Octal (base-8) uses eight digits (0-7) to represent numbers, whereas decimal (base-10) uses ten digits (0-9). Each octal digit represents three binary bits, making octal a compact way to represent binary values. For example, octal 17 equals decimal 15 because (1 × 8^1) + (7 × 8^0) = 8 + 7 = 15. Converting decimal to octal involves repeatedly dividing by 8 and collecting remainders: 64 ÷ 8 = 8 remainder 0, then 8 ÷ 8 = 1 remainder 0, then 1 ÷ 8 = 0 remainder 1, reading remainders bottom-to-top gives octal 100.
Octal notation was historically important in computing because early computers used word sizes divisible by 3 (12-bit, 24-bit, 36-bit).

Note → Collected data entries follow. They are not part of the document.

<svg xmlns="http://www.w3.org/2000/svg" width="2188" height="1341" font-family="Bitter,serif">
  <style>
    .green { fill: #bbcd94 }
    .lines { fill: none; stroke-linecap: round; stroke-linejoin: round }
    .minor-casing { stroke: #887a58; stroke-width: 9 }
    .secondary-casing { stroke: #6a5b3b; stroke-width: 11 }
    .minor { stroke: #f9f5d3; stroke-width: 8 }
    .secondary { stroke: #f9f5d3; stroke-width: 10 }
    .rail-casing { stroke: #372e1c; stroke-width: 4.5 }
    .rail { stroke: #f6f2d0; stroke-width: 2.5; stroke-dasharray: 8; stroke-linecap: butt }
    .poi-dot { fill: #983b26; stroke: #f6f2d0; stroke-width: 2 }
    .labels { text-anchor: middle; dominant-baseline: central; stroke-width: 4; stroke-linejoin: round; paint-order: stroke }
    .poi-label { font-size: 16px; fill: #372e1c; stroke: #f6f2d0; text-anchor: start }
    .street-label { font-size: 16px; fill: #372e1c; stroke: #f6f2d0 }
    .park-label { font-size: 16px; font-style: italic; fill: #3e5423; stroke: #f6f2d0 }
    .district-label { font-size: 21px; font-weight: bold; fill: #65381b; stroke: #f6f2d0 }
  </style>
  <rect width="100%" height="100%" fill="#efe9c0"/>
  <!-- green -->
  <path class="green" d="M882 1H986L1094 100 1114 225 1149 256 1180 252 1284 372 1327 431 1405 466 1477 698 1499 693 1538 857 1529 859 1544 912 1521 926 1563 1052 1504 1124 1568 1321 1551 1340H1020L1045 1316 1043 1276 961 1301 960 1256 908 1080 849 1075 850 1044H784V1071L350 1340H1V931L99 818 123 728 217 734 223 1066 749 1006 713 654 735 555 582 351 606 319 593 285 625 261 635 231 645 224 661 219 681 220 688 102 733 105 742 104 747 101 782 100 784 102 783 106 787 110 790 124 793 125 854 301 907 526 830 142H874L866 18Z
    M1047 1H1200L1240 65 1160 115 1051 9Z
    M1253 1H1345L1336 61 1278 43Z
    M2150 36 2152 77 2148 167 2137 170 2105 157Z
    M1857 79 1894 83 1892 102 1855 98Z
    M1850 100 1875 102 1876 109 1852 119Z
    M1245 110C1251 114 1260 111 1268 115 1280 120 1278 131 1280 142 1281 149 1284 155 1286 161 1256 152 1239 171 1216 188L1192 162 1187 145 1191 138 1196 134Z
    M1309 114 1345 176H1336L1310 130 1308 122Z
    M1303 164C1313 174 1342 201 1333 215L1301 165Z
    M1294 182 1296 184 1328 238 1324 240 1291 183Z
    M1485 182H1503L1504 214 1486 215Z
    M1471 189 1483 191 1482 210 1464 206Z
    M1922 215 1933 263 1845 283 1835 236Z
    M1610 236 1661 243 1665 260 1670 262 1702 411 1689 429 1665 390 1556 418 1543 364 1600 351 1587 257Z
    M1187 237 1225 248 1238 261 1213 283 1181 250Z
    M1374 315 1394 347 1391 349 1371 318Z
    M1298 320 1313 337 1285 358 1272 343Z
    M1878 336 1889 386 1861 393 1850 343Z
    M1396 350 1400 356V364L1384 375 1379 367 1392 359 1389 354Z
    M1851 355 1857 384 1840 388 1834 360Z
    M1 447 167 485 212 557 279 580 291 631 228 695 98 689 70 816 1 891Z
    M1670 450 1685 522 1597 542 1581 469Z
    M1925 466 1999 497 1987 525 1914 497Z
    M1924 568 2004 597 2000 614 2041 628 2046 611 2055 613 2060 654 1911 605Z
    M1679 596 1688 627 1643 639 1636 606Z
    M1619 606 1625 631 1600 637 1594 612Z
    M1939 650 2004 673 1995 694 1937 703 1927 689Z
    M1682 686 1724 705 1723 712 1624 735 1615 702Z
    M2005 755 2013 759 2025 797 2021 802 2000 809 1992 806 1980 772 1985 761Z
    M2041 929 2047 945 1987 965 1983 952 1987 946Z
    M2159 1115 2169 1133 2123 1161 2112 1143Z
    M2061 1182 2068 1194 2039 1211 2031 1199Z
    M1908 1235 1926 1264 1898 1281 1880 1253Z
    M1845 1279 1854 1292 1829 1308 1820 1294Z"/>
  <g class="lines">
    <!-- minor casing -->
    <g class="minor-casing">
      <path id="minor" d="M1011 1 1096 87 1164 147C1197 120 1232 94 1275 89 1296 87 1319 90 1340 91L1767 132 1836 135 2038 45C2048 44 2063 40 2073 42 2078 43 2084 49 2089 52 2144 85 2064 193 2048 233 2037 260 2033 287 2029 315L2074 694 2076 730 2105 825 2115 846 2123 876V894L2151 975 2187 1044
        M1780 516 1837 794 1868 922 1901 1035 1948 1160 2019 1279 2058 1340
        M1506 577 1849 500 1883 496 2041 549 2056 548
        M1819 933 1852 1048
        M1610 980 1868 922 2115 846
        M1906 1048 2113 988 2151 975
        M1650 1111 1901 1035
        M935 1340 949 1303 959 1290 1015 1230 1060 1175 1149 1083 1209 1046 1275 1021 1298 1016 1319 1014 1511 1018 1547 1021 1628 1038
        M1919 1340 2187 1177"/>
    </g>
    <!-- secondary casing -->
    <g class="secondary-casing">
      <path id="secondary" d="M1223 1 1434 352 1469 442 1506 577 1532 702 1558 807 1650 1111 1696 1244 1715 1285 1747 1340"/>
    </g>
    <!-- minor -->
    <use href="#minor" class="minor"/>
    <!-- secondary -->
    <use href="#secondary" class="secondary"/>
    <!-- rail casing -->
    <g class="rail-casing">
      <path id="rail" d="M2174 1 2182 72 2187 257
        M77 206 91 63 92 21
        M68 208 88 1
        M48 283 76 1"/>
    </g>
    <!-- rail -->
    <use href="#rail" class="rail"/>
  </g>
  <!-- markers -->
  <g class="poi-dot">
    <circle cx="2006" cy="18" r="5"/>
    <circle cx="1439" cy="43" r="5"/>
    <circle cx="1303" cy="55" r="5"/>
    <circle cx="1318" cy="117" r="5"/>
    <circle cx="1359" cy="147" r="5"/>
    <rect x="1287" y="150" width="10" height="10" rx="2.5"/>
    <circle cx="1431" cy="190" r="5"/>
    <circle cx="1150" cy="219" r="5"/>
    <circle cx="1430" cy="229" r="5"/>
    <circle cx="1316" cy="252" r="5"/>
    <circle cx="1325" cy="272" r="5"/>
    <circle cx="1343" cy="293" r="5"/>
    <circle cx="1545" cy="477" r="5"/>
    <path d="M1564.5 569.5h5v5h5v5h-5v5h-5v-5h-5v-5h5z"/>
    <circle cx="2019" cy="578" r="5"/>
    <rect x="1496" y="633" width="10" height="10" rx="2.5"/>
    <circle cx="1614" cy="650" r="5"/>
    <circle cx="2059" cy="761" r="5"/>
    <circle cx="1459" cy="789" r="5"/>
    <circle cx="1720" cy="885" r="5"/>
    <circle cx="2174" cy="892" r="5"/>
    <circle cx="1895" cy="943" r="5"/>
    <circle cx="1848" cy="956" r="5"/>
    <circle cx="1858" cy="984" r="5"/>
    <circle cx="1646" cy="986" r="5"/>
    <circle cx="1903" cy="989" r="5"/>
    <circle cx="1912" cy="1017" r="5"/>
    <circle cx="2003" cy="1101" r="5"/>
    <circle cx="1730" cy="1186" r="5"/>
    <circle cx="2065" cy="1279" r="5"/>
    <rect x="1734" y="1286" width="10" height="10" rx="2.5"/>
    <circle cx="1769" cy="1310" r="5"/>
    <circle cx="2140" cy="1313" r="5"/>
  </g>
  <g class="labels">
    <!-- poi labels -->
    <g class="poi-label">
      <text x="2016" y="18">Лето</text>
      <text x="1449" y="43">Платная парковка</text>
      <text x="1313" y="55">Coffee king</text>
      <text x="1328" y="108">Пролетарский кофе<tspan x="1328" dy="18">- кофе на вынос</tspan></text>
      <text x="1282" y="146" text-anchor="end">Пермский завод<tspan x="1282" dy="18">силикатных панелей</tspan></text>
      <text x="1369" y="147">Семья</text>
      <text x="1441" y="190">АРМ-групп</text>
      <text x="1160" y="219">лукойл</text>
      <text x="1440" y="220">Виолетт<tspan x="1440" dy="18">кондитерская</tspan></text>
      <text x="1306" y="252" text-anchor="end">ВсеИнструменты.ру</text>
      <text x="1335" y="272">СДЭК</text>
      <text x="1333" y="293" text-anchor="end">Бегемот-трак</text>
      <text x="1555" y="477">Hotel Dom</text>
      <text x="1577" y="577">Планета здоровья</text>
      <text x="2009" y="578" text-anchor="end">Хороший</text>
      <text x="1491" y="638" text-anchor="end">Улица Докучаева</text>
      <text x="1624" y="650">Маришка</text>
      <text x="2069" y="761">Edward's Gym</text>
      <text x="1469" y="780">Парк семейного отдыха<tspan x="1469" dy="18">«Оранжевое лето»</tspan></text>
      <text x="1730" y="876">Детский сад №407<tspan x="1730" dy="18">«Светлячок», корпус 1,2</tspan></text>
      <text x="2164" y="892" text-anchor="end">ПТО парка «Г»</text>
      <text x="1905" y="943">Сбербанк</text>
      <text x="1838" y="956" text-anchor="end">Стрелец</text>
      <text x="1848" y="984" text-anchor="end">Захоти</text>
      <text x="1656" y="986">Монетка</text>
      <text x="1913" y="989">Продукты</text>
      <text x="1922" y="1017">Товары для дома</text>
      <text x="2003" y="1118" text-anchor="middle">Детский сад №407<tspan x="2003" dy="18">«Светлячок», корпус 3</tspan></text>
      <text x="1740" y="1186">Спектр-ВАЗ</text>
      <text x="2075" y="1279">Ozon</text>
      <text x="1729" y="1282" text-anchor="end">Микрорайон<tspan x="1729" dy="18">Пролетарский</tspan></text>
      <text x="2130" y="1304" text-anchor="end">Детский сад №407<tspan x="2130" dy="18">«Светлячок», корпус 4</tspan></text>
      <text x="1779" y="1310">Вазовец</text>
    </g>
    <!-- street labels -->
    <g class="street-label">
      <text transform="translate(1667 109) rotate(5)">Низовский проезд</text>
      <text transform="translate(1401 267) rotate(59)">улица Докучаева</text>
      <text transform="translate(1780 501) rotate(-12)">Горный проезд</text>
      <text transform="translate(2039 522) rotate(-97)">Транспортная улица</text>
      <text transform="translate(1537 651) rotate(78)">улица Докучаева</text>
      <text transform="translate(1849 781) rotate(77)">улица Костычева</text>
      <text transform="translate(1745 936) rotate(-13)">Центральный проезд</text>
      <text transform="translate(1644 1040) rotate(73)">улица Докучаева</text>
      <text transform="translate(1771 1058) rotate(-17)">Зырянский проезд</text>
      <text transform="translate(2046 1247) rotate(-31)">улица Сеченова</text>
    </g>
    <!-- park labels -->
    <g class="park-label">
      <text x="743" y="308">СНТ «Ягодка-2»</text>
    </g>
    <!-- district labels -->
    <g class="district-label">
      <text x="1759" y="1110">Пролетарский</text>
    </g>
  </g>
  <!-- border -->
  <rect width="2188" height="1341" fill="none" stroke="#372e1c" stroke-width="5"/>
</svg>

Representing these binary values in octal was more convenient than binary (shorter) or decimal (easier to convert to/from binary). Modern systems primarily use hexadecimal for this purpose, but octal persists in specific contexts like Unix file permissions. Understanding octal helps interpret legacy code, configure Unix systems, and grasp the relationship between different number bases in computing.
Unix file permissions use octal notation to represent read (4), write (2), and execute (1) permissions for owner, group, and others. For example, chmod 755 sets permissions to rwxr-xr-x (owner: 7 = 4+2+1 = rwx, group: 5 = 4+1 = rx, others: 5 = rx). Each octal digit (0-7) maps to three permission bits (rwx), making octal the natural representation for three-bit permission groups. Converting between octal and decimal is essential for understanding and configuring Unix file permissions programmatically or manually.